The novella, “Hic Et Ubique,” makes up the bulk of the collection. There’s no doubt that it’s an ambitious piece of work—racial, cultural, and political themes abound. It’s the kind of story that really wants to be about important, contemporary stuff. With that said, it doesn’t really move. The narrator is bland to the point that you want to jump into just about any other character’s consciousness, which tends to be the case when you write about writers, because writers make boring, self-absorbed characters. What normally saves this kind of story are sharp observations and finely tuned, rhythmic sentences, however much of this novella lacks rhythm and stumbles around in banal details, like “my face looked sallower than the day before, my face looked more unshaven,” to which the reader will point out, perhaps that’s because you haven’t shaved. And where there ought to be some economy, there are whole paragraphs like this:

  …as soon as I exited my room, I was outside, and then I turned to my left and walked by a couple of rooms and then I was at the outdoor pool, which in daylight looked inviting, more so than in my memory, and I turned right at the pool, walked down a few steps, and then was in the lobby, which I bypassed for the restaurant.

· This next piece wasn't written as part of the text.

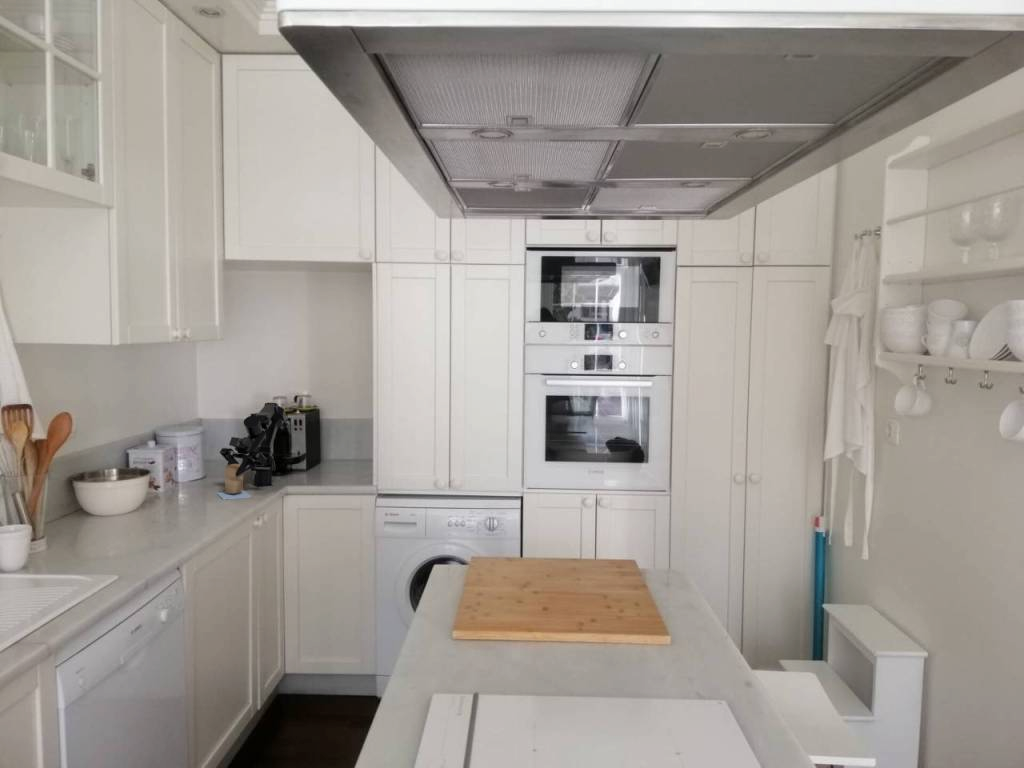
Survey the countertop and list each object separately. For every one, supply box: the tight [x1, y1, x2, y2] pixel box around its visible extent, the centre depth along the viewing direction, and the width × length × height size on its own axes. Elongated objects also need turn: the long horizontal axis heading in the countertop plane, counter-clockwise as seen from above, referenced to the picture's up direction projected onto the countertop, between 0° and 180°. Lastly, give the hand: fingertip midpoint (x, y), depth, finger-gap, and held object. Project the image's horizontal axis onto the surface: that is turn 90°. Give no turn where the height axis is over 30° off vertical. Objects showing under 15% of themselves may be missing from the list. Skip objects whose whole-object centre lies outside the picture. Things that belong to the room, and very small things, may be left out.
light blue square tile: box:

This sort of thing is objectively not fun to read, and that’s why I prefer the Goldbach who writes short, funny, quasi-postmodern bits like “Jenny,” the last piece in the collection. The story is a series of quotations from a very intelligent (though outrageously racist) girl with such nuggets of wisdom as “The only good thing about dying is you really start to like life. What a joke,” and “People just want to get famous, like it’ll save them, even if the reasons for getting famous are ignominious, it’s actually a boring topic and for stupid people, like God.” She’s like a contemporary, female Holden Caulfield, and though I wasn’t entirely convinced by It is an Honest Ghost, I know I’d pay good money to read the John Goldbach who writes a novel about Jenny.